DOCUMENT EXTRACT>
Mentally ill people need to be welcomed and supported in their communities for who they are, not for who people want them to be. Like other disabled people, they have a Supreme Court-mandated right to be in the community, and communities must accept this fact and stop behaving in a discriminatory fashion towards mentally ill people.
Mental Health Crisis Teams
Even with comprehensive reforms aimed at preventing mental health crises by connecting mentally ill people with services early and providing them with consistent support, such crises are still going to be an inevitable part of life. In an ideal world, no one would ‘slip through the cracks,’ but it’s highly likely some people would, developing untreated mental illness that becomes severe. Others might experience a sudden onset of mental illness, an episode related to situational, environmental, or other factors, or another mental health event that requires rapid intervention.
The current method for dealing with people experiencing mental health crisis is typically to route them through emergency rooms and from there into mental health wards, if they have the space. This can involve an experience that is frightening, confusing, and disrupting for the patient, and in addition, it puts mentally ill people in environments with people who are not trained to deal with mental health crises, as there are very few dedicated mental health emergency rooms.

DATA SUPPLIED>
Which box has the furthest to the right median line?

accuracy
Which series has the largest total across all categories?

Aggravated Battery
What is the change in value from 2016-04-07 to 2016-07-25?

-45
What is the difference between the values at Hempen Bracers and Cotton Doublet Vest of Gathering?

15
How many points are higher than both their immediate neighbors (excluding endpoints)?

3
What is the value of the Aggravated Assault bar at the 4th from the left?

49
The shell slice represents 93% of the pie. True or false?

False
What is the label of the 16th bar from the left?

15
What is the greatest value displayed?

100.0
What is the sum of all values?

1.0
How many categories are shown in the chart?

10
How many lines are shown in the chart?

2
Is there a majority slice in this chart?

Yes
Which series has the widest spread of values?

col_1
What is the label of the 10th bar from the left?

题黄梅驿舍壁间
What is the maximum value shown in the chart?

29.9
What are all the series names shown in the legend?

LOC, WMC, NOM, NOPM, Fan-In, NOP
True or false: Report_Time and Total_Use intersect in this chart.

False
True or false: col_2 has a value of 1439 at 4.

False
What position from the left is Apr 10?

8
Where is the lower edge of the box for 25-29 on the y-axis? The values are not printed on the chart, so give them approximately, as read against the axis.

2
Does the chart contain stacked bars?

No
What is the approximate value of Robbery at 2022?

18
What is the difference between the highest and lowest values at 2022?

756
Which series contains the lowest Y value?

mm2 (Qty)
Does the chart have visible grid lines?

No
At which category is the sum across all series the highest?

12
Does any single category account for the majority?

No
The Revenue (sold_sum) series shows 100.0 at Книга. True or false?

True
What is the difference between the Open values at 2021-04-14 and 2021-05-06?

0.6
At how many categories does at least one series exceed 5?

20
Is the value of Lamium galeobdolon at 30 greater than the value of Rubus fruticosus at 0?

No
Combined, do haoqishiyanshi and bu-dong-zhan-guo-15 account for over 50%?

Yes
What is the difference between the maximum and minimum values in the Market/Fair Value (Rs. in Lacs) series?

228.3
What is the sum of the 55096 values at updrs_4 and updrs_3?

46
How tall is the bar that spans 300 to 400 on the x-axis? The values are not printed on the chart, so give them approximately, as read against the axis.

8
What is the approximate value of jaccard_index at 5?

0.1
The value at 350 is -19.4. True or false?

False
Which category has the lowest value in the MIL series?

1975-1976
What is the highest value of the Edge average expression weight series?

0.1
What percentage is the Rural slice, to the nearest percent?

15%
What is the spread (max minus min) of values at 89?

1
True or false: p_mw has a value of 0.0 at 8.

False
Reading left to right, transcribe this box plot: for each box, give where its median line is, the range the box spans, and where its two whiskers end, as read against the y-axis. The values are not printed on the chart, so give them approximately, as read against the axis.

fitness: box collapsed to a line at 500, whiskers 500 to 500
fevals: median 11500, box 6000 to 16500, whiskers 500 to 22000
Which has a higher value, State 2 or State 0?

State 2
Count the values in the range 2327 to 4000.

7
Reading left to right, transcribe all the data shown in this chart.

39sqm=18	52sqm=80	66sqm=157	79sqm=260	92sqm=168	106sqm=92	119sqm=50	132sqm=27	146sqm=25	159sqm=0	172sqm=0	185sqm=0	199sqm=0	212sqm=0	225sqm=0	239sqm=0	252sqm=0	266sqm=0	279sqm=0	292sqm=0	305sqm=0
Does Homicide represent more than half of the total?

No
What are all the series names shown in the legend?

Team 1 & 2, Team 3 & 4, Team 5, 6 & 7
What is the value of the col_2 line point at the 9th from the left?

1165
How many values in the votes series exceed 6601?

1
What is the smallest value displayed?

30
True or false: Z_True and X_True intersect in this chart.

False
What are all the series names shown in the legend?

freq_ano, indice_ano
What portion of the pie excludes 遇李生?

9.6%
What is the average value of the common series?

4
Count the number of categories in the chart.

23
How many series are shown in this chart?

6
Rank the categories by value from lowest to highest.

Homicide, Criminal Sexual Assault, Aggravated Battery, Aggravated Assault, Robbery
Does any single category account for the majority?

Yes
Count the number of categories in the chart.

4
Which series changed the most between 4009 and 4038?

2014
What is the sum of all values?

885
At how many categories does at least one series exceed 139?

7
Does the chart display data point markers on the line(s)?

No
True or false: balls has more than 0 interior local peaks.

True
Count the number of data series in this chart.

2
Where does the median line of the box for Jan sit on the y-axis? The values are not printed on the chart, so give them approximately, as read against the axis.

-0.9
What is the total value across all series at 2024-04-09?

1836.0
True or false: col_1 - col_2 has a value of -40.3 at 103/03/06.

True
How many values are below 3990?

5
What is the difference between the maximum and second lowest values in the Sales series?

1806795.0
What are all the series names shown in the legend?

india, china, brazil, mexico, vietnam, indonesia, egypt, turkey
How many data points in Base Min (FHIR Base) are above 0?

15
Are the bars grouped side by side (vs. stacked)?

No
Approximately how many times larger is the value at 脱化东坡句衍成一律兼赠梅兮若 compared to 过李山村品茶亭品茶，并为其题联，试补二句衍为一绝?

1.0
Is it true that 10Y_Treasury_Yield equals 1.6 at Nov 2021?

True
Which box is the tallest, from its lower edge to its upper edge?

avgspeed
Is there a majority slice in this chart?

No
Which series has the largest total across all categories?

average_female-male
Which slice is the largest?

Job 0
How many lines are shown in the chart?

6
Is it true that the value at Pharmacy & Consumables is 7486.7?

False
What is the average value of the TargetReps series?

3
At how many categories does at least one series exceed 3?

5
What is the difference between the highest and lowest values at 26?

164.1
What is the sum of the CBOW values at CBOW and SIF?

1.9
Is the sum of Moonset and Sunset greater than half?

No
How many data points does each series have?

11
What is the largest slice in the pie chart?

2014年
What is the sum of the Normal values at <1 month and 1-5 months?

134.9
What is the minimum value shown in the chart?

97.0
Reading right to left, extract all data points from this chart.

WHAT YOU NEED TO DO> Reproduce the whole text on mental health crisis care word for word. The rows were taken from a separate source.

ANSWER SECTION>
Mentally ill people need to be welcomed and supported in their communities for who they are, not for who people want them to be. Like other disabled people, they have a Supreme Court-mandated right to be in the community, and communities must accept this fact and stop behaving in a discriminatory fashion towards mentally ill people.
Mental Health Crisis Teams
Even with comprehensive reforms aimed at preventing mental health crises by connecting mentally ill people with services early and providing them with consistent support, such crises are still going to be an inevitable part of life. In an ideal world, no one would ‘slip through the cracks,’ but it’s highly likely some people would, developing untreated mental illness that becomes severe. Others might experience a sudden onset of mental illness, an episode related to situational, environmental, or other factors, or another mental health event that requires rapid intervention.
The current method for dealing with people experiencing mental health crisis is typically to route them through emergency rooms and from there into mental health wards, if they have the space. This can involve an experience that is frightening, confusing, and disrupting for the patient, and in addition, it puts mentally ill people in environments with people who are not trained to deal with mental health crises, as there are very few dedicated mental health emergency rooms.